Per capita, NT roads are responsible for more road fatalities and major injuries than any other state or territory, they say.
Four major medical groups representing more than 50,000 medical professionals across Australia sent an open letter to the NT government on Friday asking it to cancel the trial, citing an irrefutable link between high speed limits and increased crashes and fatalities.
"Speeding kills," Dr Christine Connors, of the Royal Australasian College of Physicians, told reporters in Darwin.
"If we're driving very fast and something happens, by the time we've reacted we've travelled a fair distance, by the time we brake, we've travelled even further, and when we hit something at high speed the impact is much greater," she said.
"We'll end up with more severe injuries and more deaths."

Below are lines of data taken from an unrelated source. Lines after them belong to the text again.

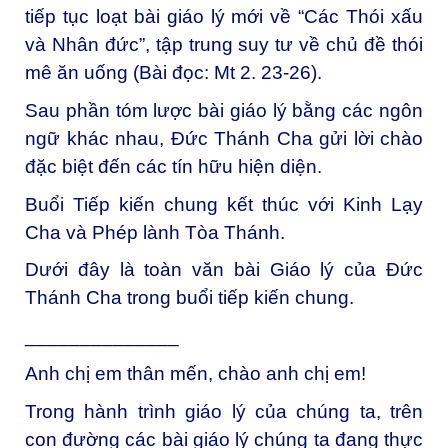
tiếp tục loạt bài giáo lý mới về “Các Thói xấu
và Nhân đức”, tập trung suy tư về chủ đề thói
mê ăn uống (Bài đọc: Mt 2. 23-26).
Sau phần tóm lược bài giáo lý bằng các ngôn
ngữ khác nhau, Đức Thánh Cha gửi lời chào
đặc biệt đến các tín hữu hiện diện.
Buổi Tiếp kiến chung kết thúc với Kinh Lạy
Cha và Phép lành Tòa Thánh.
Dưới đây là toàn văn bài Giáo lý của Đức
Thánh Cha trong buổi tiếp kiến chung.
______________
Anh chị em thân mến, chào anh chị em!
Trong hành trình giáo lý của chúng ta, trên
con đường các bài giáo lý chúng ta đang thực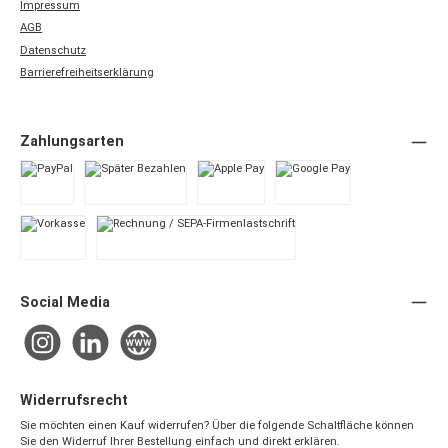
Impressum
AGB
Datenschutz
Barrierefreiheitserklärung
Zahlungsarten
PayPal
Später Bezahlen
Apple Pay
Google Pay
Vorkasse
Rechnung / SEPA-Firmenlastschrift
Social Media
Instagram
LinkedIn
Website
Widerrufsrecht
Sie möchten einen Kauf widerrufen? Über die folgende Schaltfläche können
Sie den Widerruf Ihrer Bestellung einfach und direkt erklären.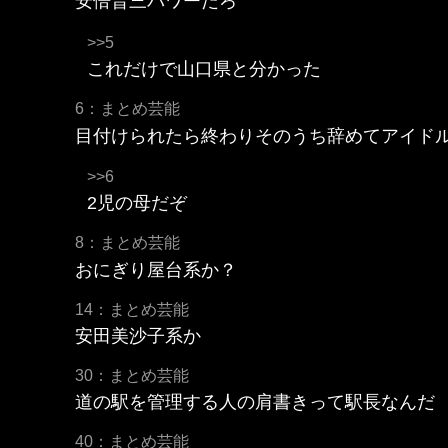
安倍晋三パワーだろ
>>5
これだけで山口県と分かった
6：まとめ芸能
目付けられたら終わりそのうち辞めてアイド
>>6
2児の母だぞ
8：まとめ芸能
おにぎり屋台系か？
14：まとめ芸能
安田美沙子系か
30：まとめ芸能
道の駅を管理する人の肩書きって駅長なんだ
40：まとめ芸能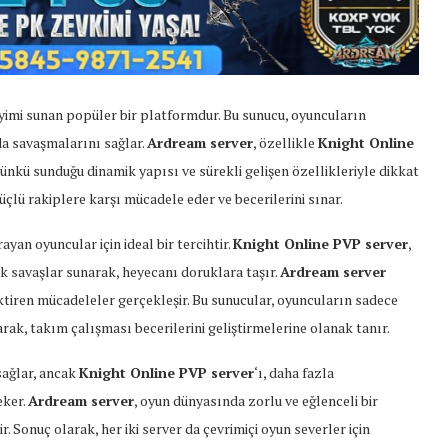
eyimi sunan popüler bir platformdur. Bu sunucu, oyuncuların
da savaşmalarını sağlar.
Ardream server
, özellikle
Knight Online
ünkü sunduğu dinamik yapısı ve sürekli gelişen özellikleriyle dikkat
güçlü rakiplere karşı mücadele eder ve becerilerini sınar.
yan oyuncular için ideal bir tercihtir.
Knight Online PVP server
,
k savaşlar sunarak, heyecanı doruklara taşır.
Ardream server
ktiren mücadeleler gerçekleşir. Bu sunucular, oyuncuların sadece
rak, takım çalışması becerilerini geliştirmelerine olanak tanır.
sağlar, ancak
Knight Online PVP server
‘ı, daha fazla
eker.
Ardream server
, oyun dünyasında zorlu ve eğlenceli bir
 Sonuç olarak, her iki server da çevrimiçi oyun severler için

Emergency physician Dr James Fordyce said there wasn't much that seatbelts and airbags could do at high speeds.
"The brain is going to bash against the front of the skull, major organs in the chest will be torn," he said.
"(The trial) appears to me to be a decision that's more based in politics than research."
The government has commissioned four reports into open speed limits but the doctors say it has declined to release its findings.
Evidence shows that when highway speed limits are increased there is also a spike in speeding on other roads, said Dr Robert Parker, vice-president of the Australian Medical Association NT.
"If they're driving quickly on main roads, they'll drive quickly on other roads, too; it's just human behaviour," he said.
He dismissed the argument that driving faster can help alleviate driver fatigue.
Between 2001-2011, there were no speed-related fatalities on the proposed stretch of road for the trial, Transport Minister Peter Styles has said.
There was an almost 25 per cent drop in road fatalities in 2013 compared with 2012, Chief Minister Adam Giles said.
Meanwhile, the government says from February 1, fines for speeding will go up to $1000 in some cases.